제출 #66124

#	제출 시각	아이디	문제	언어	결과	실행 시간	메모리
66124		Benq	Cultivation (JOI17_cultivation)	C++11	30 / 100	2072 ms	2036 KiB

cultivation

#include <bits/stdc++.h>
#include <ext/pb_ds/tree_policy.hpp>
#include <ext/pb_ds/assoc_container.hpp>

using namespace std;
using namespace __gnu_pbds;
 
typedef long long ll;
typedef long double ld;
typedef complex<ld> cd;

typedef pair<int, int> pi;
typedef pair<ll,ll> pl;
typedef pair<ld,ld> pd;

typedef vector<int> vi;
typedef vector<ld> vd;
typedef vector<ll> vl;
typedef vector<pi> vpi;
typedef vector<pl> vpl;
typedef vector<cd> vcd;

template <class T> using Tree = tree<T, null_type, less<T>, rb_tree_tag,tree_order_statistics_node_update>;

#define FOR(i, a, b) for (int i=a; i<(b); i++)
#define F0R(i, a) for (int i=0; i<(a); i++)
#define FORd(i,a,b) for (int i = (b)-1; i >= a; i--)
#define F0Rd(i,a) for (int i = (a)-1; i >= 0; i--)

#define sz(x) (int)(x).size()
#define mp make_pair
#define pb push_back
#define f first
#define s second
#define lb lower_bound
#define ub upper_bound
#define all(x) x.begin(), x.end()

*Stated problem 1*. According to the submission page, what score did submission 66124 receive?
The rows below have no connection to the submission page above.

*Exercise input*.
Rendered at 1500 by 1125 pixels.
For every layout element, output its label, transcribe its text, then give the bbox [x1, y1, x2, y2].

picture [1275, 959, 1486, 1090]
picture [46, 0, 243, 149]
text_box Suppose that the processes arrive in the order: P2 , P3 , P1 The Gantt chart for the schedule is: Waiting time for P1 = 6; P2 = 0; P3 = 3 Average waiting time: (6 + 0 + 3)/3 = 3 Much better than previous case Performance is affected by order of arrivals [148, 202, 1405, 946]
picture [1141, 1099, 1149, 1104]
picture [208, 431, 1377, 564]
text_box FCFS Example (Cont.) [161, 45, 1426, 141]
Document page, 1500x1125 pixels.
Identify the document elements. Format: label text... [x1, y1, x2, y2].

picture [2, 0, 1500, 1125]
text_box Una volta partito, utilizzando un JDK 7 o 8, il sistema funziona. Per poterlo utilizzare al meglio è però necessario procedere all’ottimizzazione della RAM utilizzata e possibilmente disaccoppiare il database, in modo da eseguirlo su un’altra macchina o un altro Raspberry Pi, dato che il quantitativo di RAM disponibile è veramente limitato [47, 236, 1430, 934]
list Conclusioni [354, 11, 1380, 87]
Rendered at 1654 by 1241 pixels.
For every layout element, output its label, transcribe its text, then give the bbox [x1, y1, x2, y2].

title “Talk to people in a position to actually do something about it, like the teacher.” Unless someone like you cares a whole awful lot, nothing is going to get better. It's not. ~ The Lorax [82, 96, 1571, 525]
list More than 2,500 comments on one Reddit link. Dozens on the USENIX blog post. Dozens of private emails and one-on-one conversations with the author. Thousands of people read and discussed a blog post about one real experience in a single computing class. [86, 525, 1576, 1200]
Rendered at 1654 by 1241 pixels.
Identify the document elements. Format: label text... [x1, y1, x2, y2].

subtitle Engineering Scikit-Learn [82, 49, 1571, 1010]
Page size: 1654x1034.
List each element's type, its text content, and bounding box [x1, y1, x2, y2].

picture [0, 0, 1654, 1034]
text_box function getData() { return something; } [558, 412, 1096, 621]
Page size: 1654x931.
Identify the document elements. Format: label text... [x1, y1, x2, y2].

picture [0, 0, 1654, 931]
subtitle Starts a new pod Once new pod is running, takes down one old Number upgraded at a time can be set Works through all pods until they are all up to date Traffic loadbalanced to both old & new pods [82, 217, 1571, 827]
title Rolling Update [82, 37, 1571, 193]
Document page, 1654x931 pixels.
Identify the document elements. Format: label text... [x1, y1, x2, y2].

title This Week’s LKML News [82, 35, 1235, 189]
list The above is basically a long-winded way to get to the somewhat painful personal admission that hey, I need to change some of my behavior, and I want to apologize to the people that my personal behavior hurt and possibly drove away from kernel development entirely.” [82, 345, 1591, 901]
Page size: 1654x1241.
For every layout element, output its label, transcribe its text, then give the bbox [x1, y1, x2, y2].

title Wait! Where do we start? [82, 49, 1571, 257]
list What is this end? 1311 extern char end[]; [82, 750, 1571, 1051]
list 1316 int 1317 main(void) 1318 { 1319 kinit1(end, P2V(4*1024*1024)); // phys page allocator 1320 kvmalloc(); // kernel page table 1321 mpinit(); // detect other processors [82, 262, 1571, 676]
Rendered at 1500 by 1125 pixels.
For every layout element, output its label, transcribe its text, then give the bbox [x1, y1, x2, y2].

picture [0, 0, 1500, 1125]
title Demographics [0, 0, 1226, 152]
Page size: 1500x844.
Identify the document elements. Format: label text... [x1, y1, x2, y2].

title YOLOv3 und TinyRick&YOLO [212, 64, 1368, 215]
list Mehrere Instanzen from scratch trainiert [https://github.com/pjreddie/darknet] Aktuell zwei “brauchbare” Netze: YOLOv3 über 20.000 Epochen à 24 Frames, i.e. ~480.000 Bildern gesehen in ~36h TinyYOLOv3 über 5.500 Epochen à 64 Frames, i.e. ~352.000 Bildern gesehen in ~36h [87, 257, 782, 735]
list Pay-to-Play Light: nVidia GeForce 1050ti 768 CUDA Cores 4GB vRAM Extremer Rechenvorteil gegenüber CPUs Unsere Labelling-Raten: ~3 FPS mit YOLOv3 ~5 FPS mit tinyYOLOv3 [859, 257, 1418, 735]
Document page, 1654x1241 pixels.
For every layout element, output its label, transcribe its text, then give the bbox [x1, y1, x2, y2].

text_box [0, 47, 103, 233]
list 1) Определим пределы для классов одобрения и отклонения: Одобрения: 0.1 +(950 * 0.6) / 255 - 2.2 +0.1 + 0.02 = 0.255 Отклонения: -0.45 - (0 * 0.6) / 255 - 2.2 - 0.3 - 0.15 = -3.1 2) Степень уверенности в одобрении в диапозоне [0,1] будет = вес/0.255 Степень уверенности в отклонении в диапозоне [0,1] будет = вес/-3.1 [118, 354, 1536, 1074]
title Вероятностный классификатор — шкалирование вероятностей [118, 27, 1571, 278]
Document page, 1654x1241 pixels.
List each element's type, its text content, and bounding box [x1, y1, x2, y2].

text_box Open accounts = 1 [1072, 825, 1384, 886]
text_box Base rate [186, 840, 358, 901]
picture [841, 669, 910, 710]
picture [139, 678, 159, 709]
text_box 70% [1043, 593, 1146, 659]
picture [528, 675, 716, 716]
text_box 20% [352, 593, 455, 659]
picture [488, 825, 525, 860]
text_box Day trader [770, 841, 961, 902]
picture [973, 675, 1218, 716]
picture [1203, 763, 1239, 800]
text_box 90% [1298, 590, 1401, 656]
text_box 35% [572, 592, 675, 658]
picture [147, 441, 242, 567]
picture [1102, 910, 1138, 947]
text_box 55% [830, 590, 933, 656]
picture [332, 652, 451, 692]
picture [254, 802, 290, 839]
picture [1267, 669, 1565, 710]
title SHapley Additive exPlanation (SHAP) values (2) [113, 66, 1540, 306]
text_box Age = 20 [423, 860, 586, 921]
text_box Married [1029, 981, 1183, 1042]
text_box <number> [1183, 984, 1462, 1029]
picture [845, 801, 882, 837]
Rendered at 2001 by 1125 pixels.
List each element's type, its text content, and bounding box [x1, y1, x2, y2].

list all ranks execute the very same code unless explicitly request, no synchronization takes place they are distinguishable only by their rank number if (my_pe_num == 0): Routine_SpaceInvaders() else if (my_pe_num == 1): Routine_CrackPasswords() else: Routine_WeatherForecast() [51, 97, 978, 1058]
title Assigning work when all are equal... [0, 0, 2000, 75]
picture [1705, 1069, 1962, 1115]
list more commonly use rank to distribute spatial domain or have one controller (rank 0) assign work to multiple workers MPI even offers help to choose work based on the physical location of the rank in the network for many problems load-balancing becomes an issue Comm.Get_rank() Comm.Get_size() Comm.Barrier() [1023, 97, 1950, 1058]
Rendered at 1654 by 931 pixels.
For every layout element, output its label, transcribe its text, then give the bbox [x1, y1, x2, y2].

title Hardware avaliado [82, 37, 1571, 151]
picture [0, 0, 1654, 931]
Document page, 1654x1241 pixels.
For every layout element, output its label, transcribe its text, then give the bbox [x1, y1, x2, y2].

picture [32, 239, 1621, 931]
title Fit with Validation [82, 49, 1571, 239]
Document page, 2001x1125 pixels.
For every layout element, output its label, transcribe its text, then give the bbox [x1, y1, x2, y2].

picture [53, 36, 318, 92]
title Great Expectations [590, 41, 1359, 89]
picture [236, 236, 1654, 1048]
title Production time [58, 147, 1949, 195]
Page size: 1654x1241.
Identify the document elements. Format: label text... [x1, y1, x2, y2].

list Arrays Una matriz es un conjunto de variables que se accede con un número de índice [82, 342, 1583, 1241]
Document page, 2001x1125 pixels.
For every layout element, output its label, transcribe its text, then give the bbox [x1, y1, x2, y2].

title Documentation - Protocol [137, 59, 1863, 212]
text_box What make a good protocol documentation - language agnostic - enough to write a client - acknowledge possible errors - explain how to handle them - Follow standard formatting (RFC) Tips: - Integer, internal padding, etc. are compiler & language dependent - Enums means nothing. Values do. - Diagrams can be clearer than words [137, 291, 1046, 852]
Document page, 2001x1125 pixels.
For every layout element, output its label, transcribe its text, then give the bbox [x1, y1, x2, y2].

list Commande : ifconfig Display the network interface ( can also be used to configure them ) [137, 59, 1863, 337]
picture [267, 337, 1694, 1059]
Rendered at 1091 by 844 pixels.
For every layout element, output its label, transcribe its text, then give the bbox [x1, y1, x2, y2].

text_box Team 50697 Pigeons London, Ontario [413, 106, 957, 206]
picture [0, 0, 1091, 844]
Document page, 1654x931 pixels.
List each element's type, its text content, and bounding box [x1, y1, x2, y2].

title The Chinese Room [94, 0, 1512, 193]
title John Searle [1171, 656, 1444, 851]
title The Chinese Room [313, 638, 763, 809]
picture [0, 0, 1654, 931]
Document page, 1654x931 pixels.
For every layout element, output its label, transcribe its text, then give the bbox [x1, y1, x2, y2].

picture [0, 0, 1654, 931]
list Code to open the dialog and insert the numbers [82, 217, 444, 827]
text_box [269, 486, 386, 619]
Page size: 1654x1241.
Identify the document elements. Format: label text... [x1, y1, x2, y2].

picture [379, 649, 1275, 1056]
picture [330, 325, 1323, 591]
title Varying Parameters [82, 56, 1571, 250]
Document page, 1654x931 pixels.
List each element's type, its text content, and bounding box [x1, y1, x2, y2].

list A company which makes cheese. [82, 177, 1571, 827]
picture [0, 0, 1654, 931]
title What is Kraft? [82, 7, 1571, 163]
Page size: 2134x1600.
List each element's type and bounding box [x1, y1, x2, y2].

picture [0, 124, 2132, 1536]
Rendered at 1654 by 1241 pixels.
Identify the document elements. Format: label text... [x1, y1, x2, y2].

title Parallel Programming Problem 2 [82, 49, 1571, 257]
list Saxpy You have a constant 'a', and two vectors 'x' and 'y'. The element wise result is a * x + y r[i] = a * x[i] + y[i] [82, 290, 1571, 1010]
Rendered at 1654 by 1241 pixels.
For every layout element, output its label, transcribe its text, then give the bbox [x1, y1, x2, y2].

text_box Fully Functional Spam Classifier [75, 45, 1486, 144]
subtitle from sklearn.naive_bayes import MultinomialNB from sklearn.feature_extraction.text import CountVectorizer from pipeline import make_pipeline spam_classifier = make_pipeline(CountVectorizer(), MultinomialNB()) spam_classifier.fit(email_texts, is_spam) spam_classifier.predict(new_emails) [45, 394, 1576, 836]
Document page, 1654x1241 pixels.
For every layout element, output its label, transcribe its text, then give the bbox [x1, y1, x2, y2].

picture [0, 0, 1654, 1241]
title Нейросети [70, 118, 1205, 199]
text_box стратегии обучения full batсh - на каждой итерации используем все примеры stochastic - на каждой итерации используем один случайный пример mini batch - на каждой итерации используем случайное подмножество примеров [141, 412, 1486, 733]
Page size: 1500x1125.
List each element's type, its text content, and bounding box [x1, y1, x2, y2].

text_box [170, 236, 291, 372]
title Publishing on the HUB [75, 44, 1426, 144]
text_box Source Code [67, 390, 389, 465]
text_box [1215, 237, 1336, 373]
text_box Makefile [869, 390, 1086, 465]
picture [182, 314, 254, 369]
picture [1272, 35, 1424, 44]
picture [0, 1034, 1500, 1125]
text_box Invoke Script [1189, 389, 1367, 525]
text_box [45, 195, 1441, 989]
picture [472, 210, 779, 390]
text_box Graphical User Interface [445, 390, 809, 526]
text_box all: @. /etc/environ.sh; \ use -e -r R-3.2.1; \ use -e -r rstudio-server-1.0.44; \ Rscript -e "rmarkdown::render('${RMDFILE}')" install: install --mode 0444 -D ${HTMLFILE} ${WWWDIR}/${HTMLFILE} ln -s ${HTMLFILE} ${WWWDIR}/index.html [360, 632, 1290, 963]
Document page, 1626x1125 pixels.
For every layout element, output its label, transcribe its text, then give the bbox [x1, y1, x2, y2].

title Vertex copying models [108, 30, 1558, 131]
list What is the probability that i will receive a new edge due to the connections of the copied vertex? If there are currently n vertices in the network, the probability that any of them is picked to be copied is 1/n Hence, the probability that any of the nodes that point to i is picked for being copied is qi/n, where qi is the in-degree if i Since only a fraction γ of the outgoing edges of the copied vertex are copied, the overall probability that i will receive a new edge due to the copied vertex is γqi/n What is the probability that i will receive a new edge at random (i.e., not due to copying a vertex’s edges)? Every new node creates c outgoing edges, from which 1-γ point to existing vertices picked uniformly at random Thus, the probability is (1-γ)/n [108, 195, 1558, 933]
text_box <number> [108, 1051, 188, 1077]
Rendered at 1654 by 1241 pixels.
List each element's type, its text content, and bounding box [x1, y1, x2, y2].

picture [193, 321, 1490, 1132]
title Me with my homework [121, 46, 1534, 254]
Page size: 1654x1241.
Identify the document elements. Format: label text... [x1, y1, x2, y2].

*Stated problem 2*. From the rows, quote the lines from the line containing "Document page, 1500x1125 pixels." through the line containing "picture [2, 0, 1500, 1125]", inclusive.

*Exercise response 1*. 30 / 100

*Exercise response 2*.
Document page, 1500x1125 pixels.
Identify the document elements. Format: label text... [x1, y1, x2, y2].

picture [2, 0, 1500, 1125]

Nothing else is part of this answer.